El consejo más espiritual que te puedo dar para ese día es el siguiente: siente profundamente la emoción. Llora,  siente la rabia, cada una de esas emociones tan humanas debes exteriorizarlas porque en el cuerpo lo único que harán es una enorme fosa de dolor que en cualquier momento se transformara en enfermedad física, así que sácalas de allí, adentro no tienen nada que hacer. Libera duele, pero tambíen sana.

Usa los días que consideres pertinentes para drenar de ti todo ese dolor, eso sí,  sin aferrarte al rol de víctima, mucho menos al sufrimiento que proviene del ego y le conviene que te mantengas en la profunda pesadilla del dolor para que evites pensar en la realización, en la búsqueda espiritual y en el equilibrio en todas las áreas de tu vida.

No busques soluciones, ni mucho menos tomes decisiones trascendentales en tu vida que requieran de una importante sobriedad emocional, como cambiarte de vivienda, dar por terminado un contrato de trabajo, hacer alguna transacción de dinero o venta. Utiliza tu mínimo de energía vital en atenderte, orienta todas las ayudas que puedas para contenerte, haz lo básico, sin permitirte descuidar tu salud, como cuando éramos pequeños y mamá nos obligaba a comer cuando no nos sentíamos bien, haz lo mismo contigo, es apenas normal que pierdas un poco el apetito, el cuerpo siente una ruptura emocional tanto o más que una física, y se pone automáticamente en modo reserva. El sabe lo que cuesta hacer un proceso de digestión en cuanto a calorías y energía, por lo tanto reduce el apetito para atender otras necesidades.

Otra cosa que te puedo sugerir es que te apegues a lo que te funciona, ya sea orar, meditar, leer, llorar, escribir, lo que sea que te funcione de ancla para volver al presente, traerte aquí e ir liberando esas cargas de dolor.

El dolor funciona de la misma forma en la que funciona tu sistema inmunológico, veámoslo de esta manera, te pica un insecto, se genera una inflamación, una piquiña o en algunos casos dolor, automáticamente tu sistema delimita esa zona y empieza a poner en marcha tus defensas para que ataquen esa área y saquen de tu cuerpo ese elemento extraño que muy seguramente te está causando malestar.

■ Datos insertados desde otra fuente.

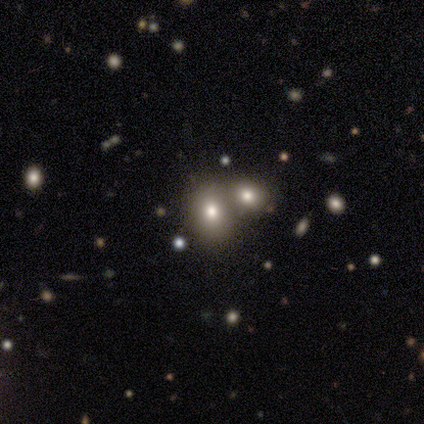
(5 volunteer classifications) Q: Smooth or featured?
A: smooth (80%); runner-up: star or artifact (20%)
Q: How rounded?
A: in between (75%); runner-up: round (25%)
Q: Merging?
A: minor disturbance (50%); runner-up: major disturbance (25%)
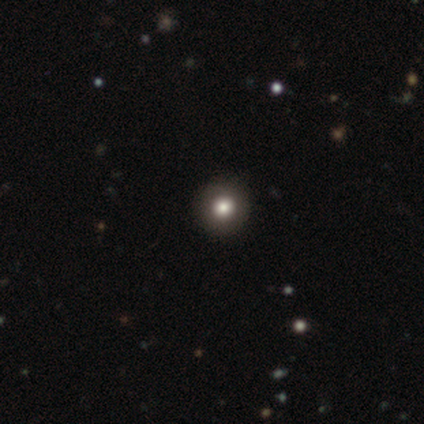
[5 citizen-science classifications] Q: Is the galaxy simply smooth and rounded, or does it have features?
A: smooth — 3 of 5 (60%).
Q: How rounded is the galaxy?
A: round — 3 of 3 (100%).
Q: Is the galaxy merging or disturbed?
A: none — 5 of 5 (100%).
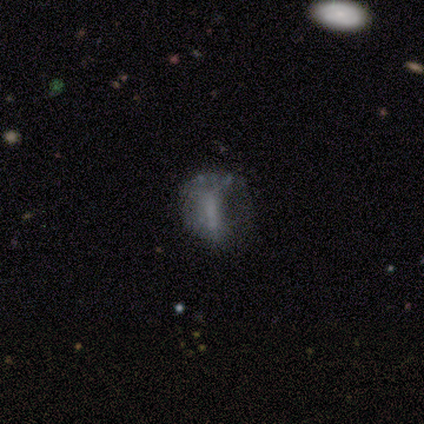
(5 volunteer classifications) smooth 60%, featured or disk 20%, star or artifact 20%. Down the decision tree: how rounded — in between (67%); merging — none (50%).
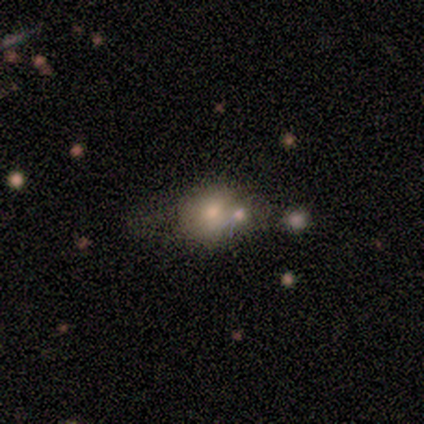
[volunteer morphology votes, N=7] smooth 43%, featured or disk 29%, star or artifact 29%. Down the decision tree: how rounded — round (67%); merging — merger (60%).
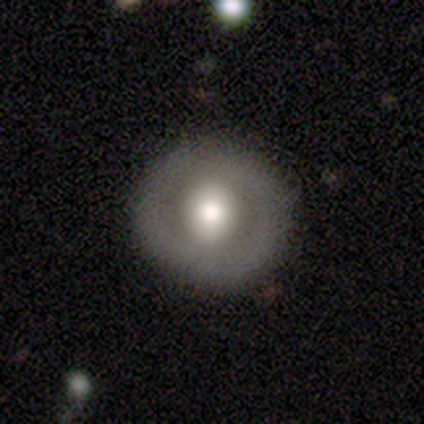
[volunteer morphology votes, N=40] A smooth galaxy with no disk features (55%) that is round (95%).

Vote fractions:
- Smooth or featured? smooth: 55% / featured or disk: 40% / star or artifact: 5%
- How rounded? round: 95% / in between: 5% / cigar-shaped: 0%
- Merging? none: 82% / minor disturbance: 18% / major disturbance: 0% / merger: 0%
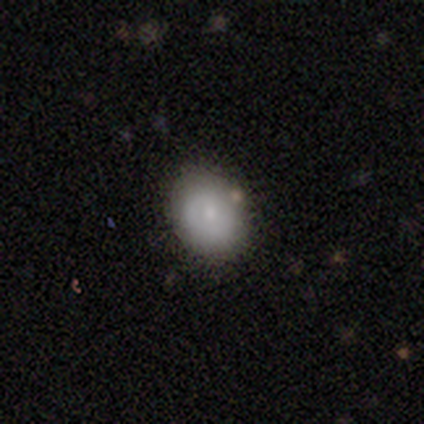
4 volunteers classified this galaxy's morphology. Smooth or featured: featured or disk — 75% (smooth — 25%)
Edge-on disk: no — 100%
Bar: no — 100%
Spiral arms: no — 100%
Bulge size: small — 67% (none — 33%)
Merging: none — 75% (minor disturbance — 25%)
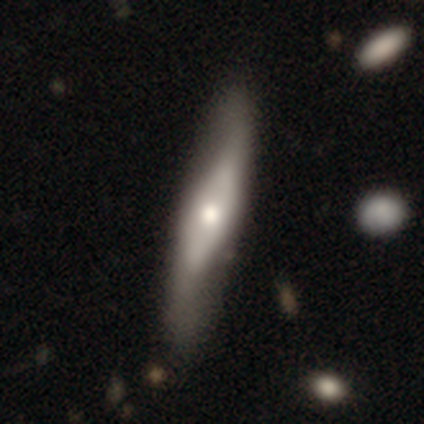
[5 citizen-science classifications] This is likely a featured or disk galaxy (60%). It is likely viewed edge-on (67%). Edge-on bulge: clearly rounded (100%). Merging: clearly none (80%).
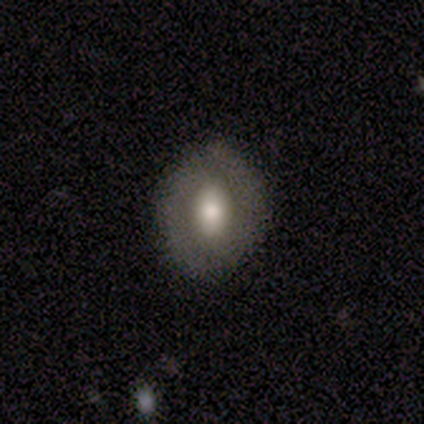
A smooth galaxy with no disk features (60%) that is in between round and cigar-shaped (67%). Merging: none (80%).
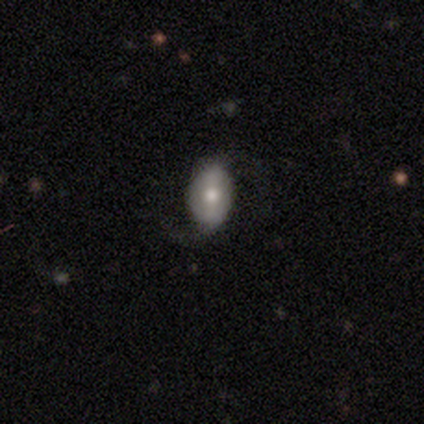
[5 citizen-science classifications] Smooth or featured? 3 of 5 (60%) said featured or disk. Edge-on disk? 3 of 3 (100%) said no. Bar? 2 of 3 (67%) said no. Spiral arms? 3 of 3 (100%) said yes. Spiral winding? 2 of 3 (67%) said medium. Spiral arm count? 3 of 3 (100%) said 2. Bulge size? 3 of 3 (100%) said moderate. Merging? 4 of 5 (80%) said none.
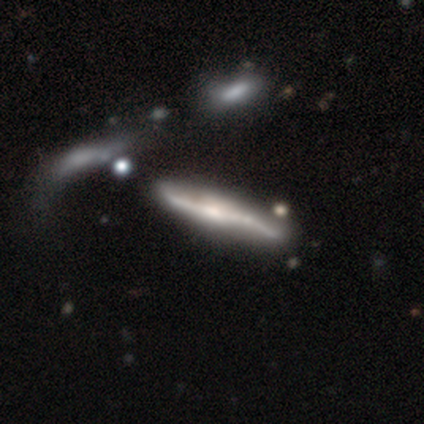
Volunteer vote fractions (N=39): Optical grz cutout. It shows a featured or disk galaxy (85%) viewed edge-on (73%) with a rounded central bulge (58%). Merging: none (35%).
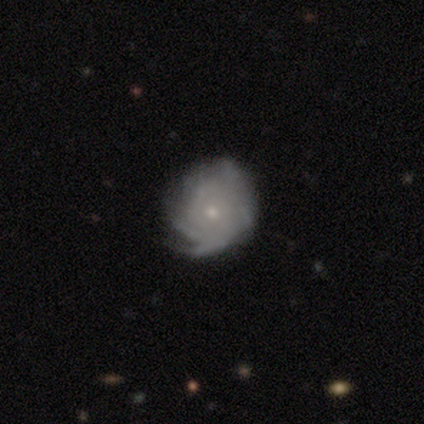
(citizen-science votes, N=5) Morphology: type=featured or disk (80%); edge-on=no (100%); bar=no (100%); spiral arms=yes (100%); winding=tight (75%); arm count=can't tell (75%); bulge=moderate (50%, tied with small); merging=none (40%, tied with minor disturbance).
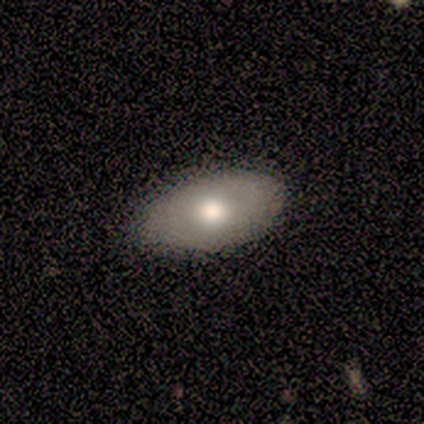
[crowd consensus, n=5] featured or disk 60%, smooth 40%, star or artifact 0%. Down the decision tree: edge-on disk — yes (67%); edge-on bulge — rounded (100%); merging — none (60%).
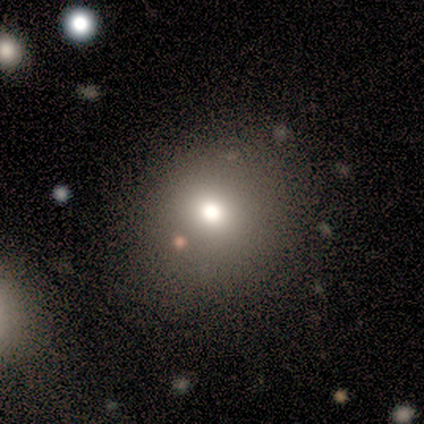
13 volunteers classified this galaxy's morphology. smooth-or-featured: smooth: 62% | star or artifact: 23% | featured or disk: 15%
  how-rounded: round: 88% | in between: 12% | cigar-shaped: 0%
  merging: none: 90% | minor disturbance: 10% | major disturbance: 0% | merger: 0%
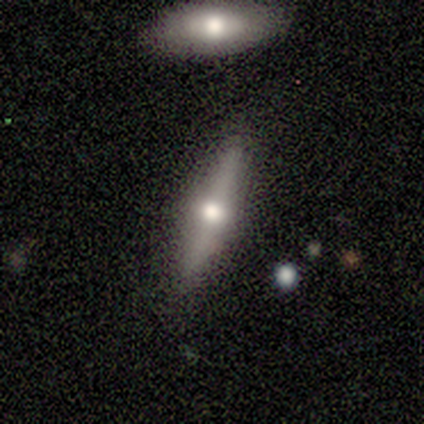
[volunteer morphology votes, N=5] type=featured or disk (100%); edge-on=yes (80%); edge-on bulge=rounded (100%); merging=none (80%).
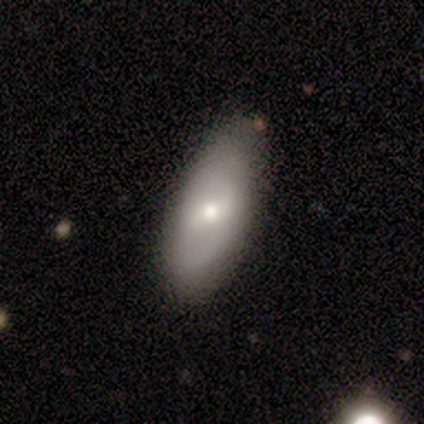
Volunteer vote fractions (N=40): Q: Smooth or featured?
A: smooth (50%); runner-up: featured or disk (45%)
Q: How rounded?
A: in between (95%); runner-up: cigar-shaped (5%)
Q: Merging?
A: none (63%); runner-up: minor disturbance (11%)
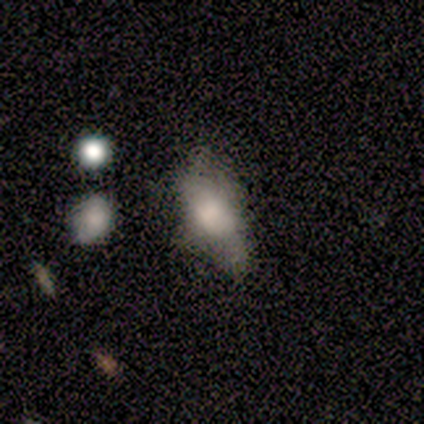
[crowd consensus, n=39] smooth 67%, star or artifact 18%, featured or disk 15%. Down the decision tree: how rounded — in between (88%); merging — none (41%).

Con los aprendizajes de la vida funciona de la misma manera, sucede una situación en tu vida que te causa una ruptura interna, (a esos yo les llamo aprendizajes) inmediatamente tu cuerpo, tu mente y espíritu, no pueden desviar su mirada hacia otro lugar, repites constantemente el escenario del dolor, (delimitas el área), y es allí donde orientas todas las defensas para pasar por esta situación, te rodeas de personas que te aman y te dan ese empujón extra que necesitas, buscas lecturas o meditaciones, grupos de oración, alimentos que te nutran no solo el cuerpo sino también el alma, de repente te das cuenta de que el dolor y el malestar de la incomodidad del día cero empieza a salir de tu alma y que haz creado nuevas defensas para situaciones venideras. Tu sistema inmunológico espiritual (termino inexistente en la academia de la lengua, creado por Anahid) se vuelve sólido y se convierte en el bambú.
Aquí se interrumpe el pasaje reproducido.